(Entries supplied begins)

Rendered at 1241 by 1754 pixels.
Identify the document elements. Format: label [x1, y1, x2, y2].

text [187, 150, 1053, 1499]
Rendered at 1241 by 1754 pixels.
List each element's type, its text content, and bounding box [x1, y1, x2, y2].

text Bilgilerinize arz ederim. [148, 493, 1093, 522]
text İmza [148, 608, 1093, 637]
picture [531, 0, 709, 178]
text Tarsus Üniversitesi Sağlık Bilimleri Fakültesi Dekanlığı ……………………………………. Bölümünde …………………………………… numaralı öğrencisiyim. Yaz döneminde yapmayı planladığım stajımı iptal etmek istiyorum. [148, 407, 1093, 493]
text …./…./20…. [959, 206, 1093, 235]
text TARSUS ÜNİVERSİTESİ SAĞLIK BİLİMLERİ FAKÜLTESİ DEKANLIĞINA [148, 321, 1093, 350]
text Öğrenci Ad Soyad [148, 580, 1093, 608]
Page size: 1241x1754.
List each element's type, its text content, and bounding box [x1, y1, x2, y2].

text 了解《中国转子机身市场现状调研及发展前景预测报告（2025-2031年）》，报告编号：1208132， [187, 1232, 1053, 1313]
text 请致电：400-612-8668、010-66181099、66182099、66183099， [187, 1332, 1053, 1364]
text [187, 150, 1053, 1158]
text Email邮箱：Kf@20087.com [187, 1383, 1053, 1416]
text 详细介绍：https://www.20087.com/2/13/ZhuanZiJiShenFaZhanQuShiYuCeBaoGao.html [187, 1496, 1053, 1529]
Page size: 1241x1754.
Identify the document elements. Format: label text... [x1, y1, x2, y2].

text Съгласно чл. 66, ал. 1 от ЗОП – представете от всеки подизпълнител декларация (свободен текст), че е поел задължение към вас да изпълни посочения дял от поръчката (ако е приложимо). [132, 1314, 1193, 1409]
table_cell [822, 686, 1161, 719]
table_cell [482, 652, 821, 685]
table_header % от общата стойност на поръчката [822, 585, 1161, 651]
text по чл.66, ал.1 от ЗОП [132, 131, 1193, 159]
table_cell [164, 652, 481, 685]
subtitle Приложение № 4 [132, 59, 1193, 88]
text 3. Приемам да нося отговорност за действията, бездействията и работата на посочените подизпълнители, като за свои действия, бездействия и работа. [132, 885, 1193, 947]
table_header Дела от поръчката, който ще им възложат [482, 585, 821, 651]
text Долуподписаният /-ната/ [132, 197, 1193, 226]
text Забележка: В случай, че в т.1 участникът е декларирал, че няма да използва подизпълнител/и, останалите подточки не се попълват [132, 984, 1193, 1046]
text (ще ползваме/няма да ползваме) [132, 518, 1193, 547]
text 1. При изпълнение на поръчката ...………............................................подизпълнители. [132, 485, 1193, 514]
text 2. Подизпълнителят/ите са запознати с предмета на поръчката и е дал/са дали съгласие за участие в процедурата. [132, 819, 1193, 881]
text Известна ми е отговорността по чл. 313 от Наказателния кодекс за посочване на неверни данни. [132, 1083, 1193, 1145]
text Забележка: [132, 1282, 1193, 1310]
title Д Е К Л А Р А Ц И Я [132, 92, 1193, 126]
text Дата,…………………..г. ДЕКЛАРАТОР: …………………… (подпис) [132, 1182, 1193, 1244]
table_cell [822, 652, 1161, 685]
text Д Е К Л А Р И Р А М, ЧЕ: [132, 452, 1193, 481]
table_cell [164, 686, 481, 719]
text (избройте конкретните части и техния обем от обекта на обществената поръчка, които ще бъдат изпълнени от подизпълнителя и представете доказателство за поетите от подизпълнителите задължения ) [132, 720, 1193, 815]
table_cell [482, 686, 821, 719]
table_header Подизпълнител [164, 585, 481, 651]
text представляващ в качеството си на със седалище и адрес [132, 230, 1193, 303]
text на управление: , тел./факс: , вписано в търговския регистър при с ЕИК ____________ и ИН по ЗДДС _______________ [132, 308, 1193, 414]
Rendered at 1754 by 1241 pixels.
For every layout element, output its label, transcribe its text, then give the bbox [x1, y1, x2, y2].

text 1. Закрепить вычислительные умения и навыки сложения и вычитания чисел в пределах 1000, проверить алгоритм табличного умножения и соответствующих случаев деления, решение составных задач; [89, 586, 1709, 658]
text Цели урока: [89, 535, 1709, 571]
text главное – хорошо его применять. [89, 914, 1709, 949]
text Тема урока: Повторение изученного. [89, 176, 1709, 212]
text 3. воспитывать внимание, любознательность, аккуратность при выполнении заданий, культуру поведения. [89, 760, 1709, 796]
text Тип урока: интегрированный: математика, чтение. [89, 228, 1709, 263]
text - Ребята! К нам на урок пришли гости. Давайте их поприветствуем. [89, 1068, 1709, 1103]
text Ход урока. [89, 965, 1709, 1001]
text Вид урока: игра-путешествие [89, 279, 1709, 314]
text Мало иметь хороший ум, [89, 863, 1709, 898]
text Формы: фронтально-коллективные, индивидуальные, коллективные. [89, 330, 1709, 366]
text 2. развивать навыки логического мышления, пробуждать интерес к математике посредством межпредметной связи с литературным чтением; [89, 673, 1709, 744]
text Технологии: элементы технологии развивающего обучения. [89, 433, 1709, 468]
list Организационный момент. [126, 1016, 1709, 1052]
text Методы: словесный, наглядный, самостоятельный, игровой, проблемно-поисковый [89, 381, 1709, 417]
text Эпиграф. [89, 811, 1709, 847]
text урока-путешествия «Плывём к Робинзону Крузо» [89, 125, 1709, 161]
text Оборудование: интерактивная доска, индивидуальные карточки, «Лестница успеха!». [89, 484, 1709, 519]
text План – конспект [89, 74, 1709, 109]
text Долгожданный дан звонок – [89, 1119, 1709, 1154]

(Entries supplied ends)

(Work to be completed)
Check the entries above line by line and return each one containing the word "навыки".

(Expected answer)
text 1. Закрепить вычислительные умения и навыки сложения и вычитания чисел в пределах 1000, проверить алгоритм табличного умножения и соответствующих случаев деления, решение составных задач; [89, 586, 1709, 658]
text 2. развивать навыки логического мышления, пробуждать интерес к математике посредством межпредметной связи с литературным чтением; [89, 673, 1709, 744]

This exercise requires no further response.